### What you are asked to do
Leaving the images aside, print every record in the material exactly.

Start of Material provided

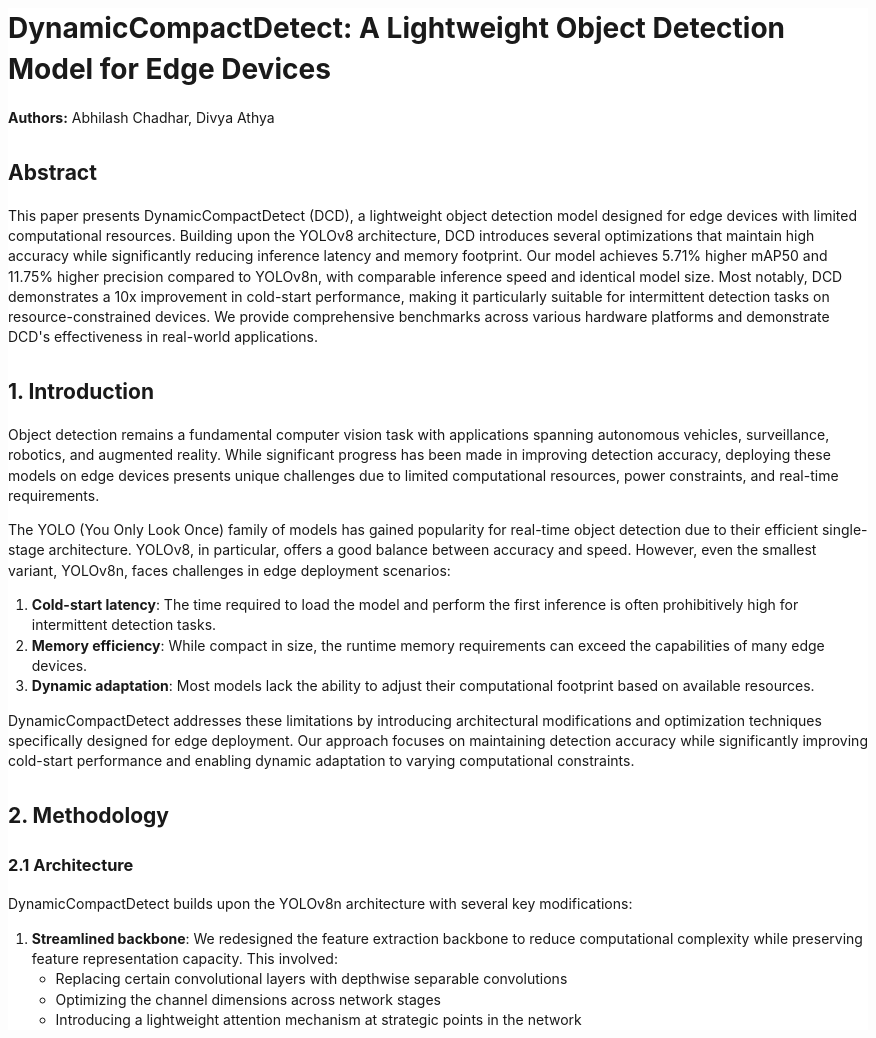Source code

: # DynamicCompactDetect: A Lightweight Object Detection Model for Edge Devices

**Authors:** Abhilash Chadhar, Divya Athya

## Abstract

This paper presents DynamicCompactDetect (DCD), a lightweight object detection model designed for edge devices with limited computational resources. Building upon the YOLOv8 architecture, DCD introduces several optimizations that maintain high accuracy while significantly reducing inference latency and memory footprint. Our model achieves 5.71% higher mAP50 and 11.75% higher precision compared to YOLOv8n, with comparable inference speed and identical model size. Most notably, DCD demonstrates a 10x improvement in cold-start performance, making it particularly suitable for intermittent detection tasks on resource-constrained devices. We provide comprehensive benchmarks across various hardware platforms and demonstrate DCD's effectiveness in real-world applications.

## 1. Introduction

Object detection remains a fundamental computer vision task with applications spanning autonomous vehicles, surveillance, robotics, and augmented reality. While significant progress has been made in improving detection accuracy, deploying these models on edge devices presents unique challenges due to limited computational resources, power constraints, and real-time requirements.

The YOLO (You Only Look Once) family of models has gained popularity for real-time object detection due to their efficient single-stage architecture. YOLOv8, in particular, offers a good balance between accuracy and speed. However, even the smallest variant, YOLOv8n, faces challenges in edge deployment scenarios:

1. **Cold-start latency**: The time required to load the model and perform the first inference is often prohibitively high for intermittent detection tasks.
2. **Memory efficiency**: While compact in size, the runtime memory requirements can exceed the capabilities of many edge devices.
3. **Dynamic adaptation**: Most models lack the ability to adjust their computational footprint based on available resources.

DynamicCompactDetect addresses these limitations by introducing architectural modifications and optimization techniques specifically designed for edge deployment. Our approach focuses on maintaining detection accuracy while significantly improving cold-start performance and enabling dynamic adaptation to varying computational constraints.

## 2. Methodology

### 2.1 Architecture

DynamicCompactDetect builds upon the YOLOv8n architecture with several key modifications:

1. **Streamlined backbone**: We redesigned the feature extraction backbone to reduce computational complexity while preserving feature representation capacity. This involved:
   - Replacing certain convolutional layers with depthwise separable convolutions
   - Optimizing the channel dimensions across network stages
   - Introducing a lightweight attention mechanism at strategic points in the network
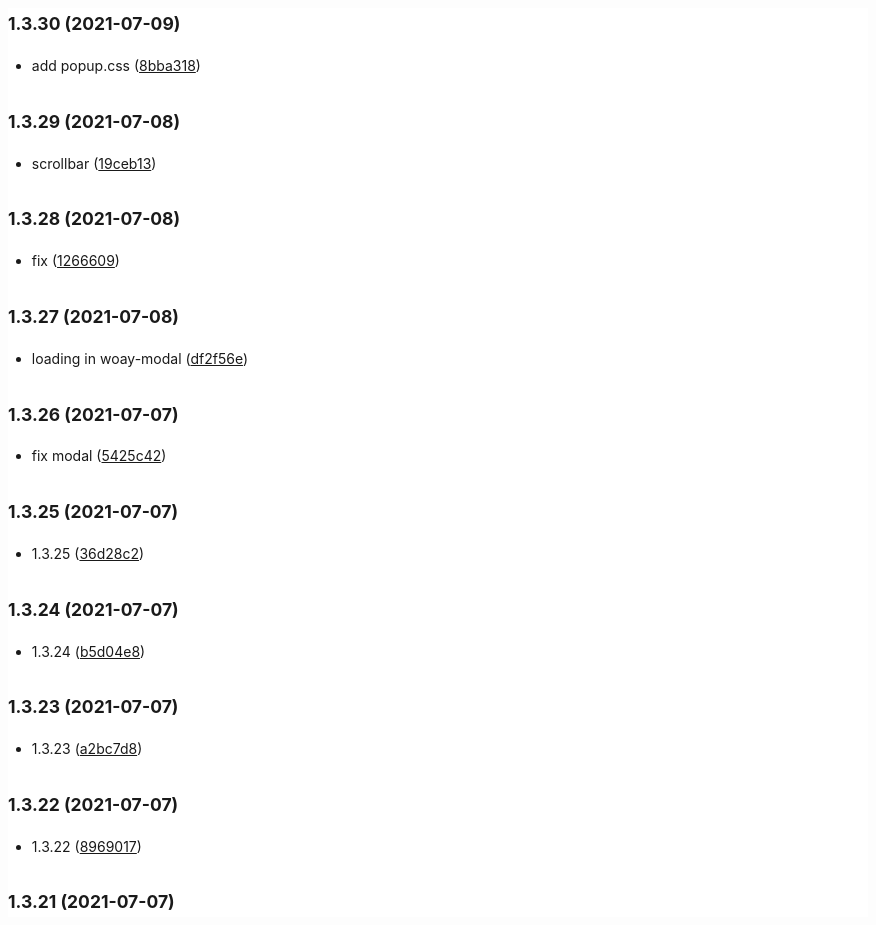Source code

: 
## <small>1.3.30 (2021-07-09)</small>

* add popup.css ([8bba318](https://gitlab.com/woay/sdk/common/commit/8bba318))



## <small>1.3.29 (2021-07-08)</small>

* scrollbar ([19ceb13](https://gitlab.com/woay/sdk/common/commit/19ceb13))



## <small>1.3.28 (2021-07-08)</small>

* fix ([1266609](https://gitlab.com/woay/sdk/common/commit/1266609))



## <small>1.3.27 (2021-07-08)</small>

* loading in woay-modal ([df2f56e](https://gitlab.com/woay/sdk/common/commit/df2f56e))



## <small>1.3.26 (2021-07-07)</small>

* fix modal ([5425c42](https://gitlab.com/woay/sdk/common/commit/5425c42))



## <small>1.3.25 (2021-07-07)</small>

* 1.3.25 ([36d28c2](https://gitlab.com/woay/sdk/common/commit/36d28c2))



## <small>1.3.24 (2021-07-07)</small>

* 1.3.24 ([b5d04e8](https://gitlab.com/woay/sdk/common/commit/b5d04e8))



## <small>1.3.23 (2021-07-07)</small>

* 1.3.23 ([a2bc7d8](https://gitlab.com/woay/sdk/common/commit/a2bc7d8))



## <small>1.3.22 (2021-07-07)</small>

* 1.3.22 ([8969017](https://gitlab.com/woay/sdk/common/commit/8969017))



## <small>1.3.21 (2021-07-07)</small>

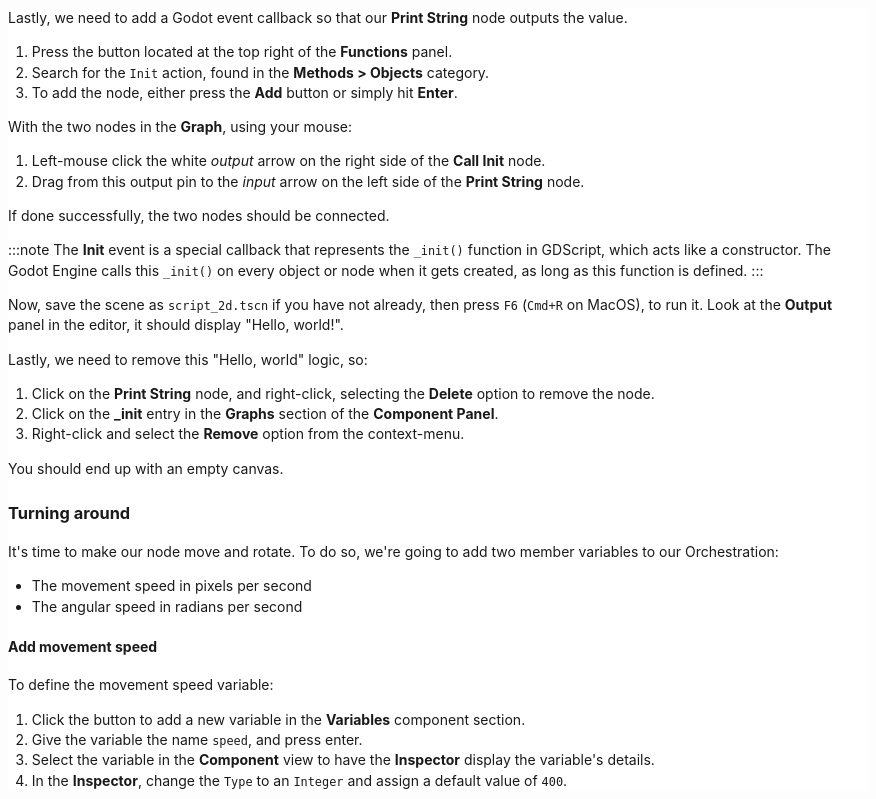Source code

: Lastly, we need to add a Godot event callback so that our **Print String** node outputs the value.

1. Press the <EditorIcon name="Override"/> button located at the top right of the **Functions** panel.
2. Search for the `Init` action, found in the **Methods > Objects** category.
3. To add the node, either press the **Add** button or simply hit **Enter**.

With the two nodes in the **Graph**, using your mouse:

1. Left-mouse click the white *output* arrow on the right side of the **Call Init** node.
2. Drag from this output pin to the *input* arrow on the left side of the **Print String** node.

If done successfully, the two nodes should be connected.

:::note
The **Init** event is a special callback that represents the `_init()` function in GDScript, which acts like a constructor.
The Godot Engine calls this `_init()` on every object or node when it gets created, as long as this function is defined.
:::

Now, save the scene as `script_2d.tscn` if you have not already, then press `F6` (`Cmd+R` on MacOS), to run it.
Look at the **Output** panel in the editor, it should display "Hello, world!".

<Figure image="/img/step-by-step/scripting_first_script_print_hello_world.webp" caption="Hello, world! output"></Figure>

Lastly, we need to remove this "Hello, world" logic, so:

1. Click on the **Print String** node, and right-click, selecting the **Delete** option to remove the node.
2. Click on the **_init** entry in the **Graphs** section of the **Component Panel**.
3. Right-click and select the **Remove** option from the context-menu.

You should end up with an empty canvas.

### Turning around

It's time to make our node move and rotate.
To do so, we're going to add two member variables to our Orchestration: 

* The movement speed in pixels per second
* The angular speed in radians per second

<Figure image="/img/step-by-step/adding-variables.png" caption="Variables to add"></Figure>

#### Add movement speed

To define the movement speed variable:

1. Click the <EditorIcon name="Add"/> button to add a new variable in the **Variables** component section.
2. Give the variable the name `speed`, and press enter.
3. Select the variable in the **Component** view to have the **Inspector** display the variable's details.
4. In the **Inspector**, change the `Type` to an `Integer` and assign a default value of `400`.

End of Material provided

### Answer section
Source code

: # DynamicCompactDetect: A Lightweight Object Detection Model for Edge Devices

**Authors:** Abhilash Chadhar, Divya Athya

## Abstract

This paper presents DynamicCompactDetect (DCD), a lightweight object detection model designed for edge devices with limited computational resources. Building upon the YOLOv8 architecture, DCD introduces several optimizations that maintain high accuracy while significantly reducing inference latency and memory footprint. Our model achieves 5.71% higher mAP50 and 11.75% higher precision compared to YOLOv8n, with comparable inference speed and identical model size. Most notably, DCD demonstrates a 10x improvement in cold-start performance, making it particularly suitable for intermittent detection tasks on resource-constrained devices. We provide comprehensive benchmarks across various hardware platforms and demonstrate DCD's effectiveness in real-world applications.

## 1. Introduction

Object detection remains a fundamental computer vision task with applications spanning autonomous vehicles, surveillance, robotics, and augmented reality. While significant progress has been made in improving detection accuracy, deploying these models on edge devices presents unique challenges due to limited computational resources, power constraints, and real-time requirements.

The YOLO (You Only Look Once) family of models has gained popularity for real-time object detection due to their efficient single-stage architecture. YOLOv8, in particular, offers a good balance between accuracy and speed. However, even the smallest variant, YOLOv8n, faces challenges in edge deployment scenarios:

1. **Cold-start latency**: The time required to load the model and perform the first inference is often prohibitively high for intermittent detection tasks.
2. **Memory efficiency**: While compact in size, the runtime memory requirements can exceed the capabilities of many edge devices.
3. **Dynamic adaptation**: Most models lack the ability to adjust their computational footprint based on available resources.

DynamicCompactDetect addresses these limitations by introducing architectural modifications and optimization techniques specifically designed for edge deployment. Our approach focuses on maintaining detection accuracy while significantly improving cold-start performance and enabling dynamic adaptation to varying computational constraints.

## 2. Methodology

### 2.1 Architecture

DynamicCompactDetect builds upon the YOLOv8n architecture with several key modifications:

1. **Streamlined backbone**: We redesigned the feature extraction backbone to reduce computational complexity while preserving feature representation capacity. This involved:
   - Replacing certain convolutional layers with depthwise separable convolutions
   - Optimizing the channel dimensions across network stages
   - Introducing a lightweight attention mechanism at strategic points in the network
Source code

: 
## <small>1.3.30 (2021-07-09)</small>

* add popup.css ([8bba318](https://gitlab.com/woay/sdk/common/commit/8bba318))



## <small>1.3.29 (2021-07-08)</small>

* scrollbar ([19ceb13](https://gitlab.com/woay/sdk/common/commit/19ceb13))



## <small>1.3.28 (2021-07-08)</small>

* fix ([1266609](https://gitlab.com/woay/sdk/common/commit/1266609))



## <small>1.3.27 (2021-07-08)</small>

* loading in woay-modal ([df2f56e](https://gitlab.com/woay/sdk/common/commit/df2f56e))



## <small>1.3.26 (2021-07-07)</small>

* fix modal ([5425c42](https://gitlab.com/woay/sdk/common/commit/5425c42))



## <small>1.3.25 (2021-07-07)</small>

* 1.3.25 ([36d28c2](https://gitlab.com/woay/sdk/common/commit/36d28c2))



## <small>1.3.24 (2021-07-07)</small>

* 1.3.24 ([b5d04e8](https://gitlab.com/woay/sdk/common/commit/b5d04e8))



## <small>1.3.23 (2021-07-07)</small>

* 1.3.23 ([a2bc7d8](https://gitlab.com/woay/sdk/common/commit/a2bc7d8))



## <small>1.3.22 (2021-07-07)</small>

* 1.3.22 ([8969017](https://gitlab.com/woay/sdk/common/commit/8969017))



## <small>1.3.21 (2021-07-07)</small>

Source code

: Lastly, we need to add a Godot event callback so that our **Print String** node outputs the value.

1. Press the <EditorIcon name="Override"/> button located at the top right of the **Functions** panel.
2. Search for the `Init` action, found in the **Methods > Objects** category.
3. To add the node, either press the **Add** button or simply hit **Enter**.

With the two nodes in the **Graph**, using your mouse:

1. Left-mouse click the white *output* arrow on the right side of the **Call Init** node.
2. Drag from this output pin to the *input* arrow on the left side of the **Print String** node.

If done successfully, the two nodes should be connected.

:::note
The **Init** event is a special callback that represents the `_init()` function in GDScript, which acts like a constructor.
The Godot Engine calls this `_init()` on every object or node when it gets created, as long as this function is defined.
:::

Now, save the scene as `script_2d.tscn` if you have not already, then press `F6` (`Cmd+R` on MacOS), to run it.
Look at the **Output** panel in the editor, it should display "Hello, world!".

<Figure image="/img/step-by-step/scripting_first_script_print_hello_world.webp" caption="Hello, world! output"></Figure>

Lastly, we need to remove this "Hello, world" logic, so:

1. Click on the **Print String** node, and right-click, selecting the **Delete** option to remove the node.
2. Click on the **_init** entry in the **Graphs** section of the **Component Panel**.
3. Right-click and select the **Remove** option from the context-menu.

You should end up with an empty canvas.

### Turning around

It's time to make our node move and rotate.
To do so, we're going to add two member variables to our Orchestration: 

* The movement speed in pixels per second
* The angular speed in radians per second

<Figure image="/img/step-by-step/adding-variables.png" caption="Variables to add"></Figure>

#### Add movement speed

To define the movement speed variable:

1. Click the <EditorIcon name="Add"/> button to add a new variable in the **Variables** component section.
2. Give the variable the name `speed`, and press enter.
3. Select the variable in the **Component** view to have the **Inspector** display the variable's details.
4. In the **Inspector**, change the `Type` to an `Integer` and assign a default value of `400`.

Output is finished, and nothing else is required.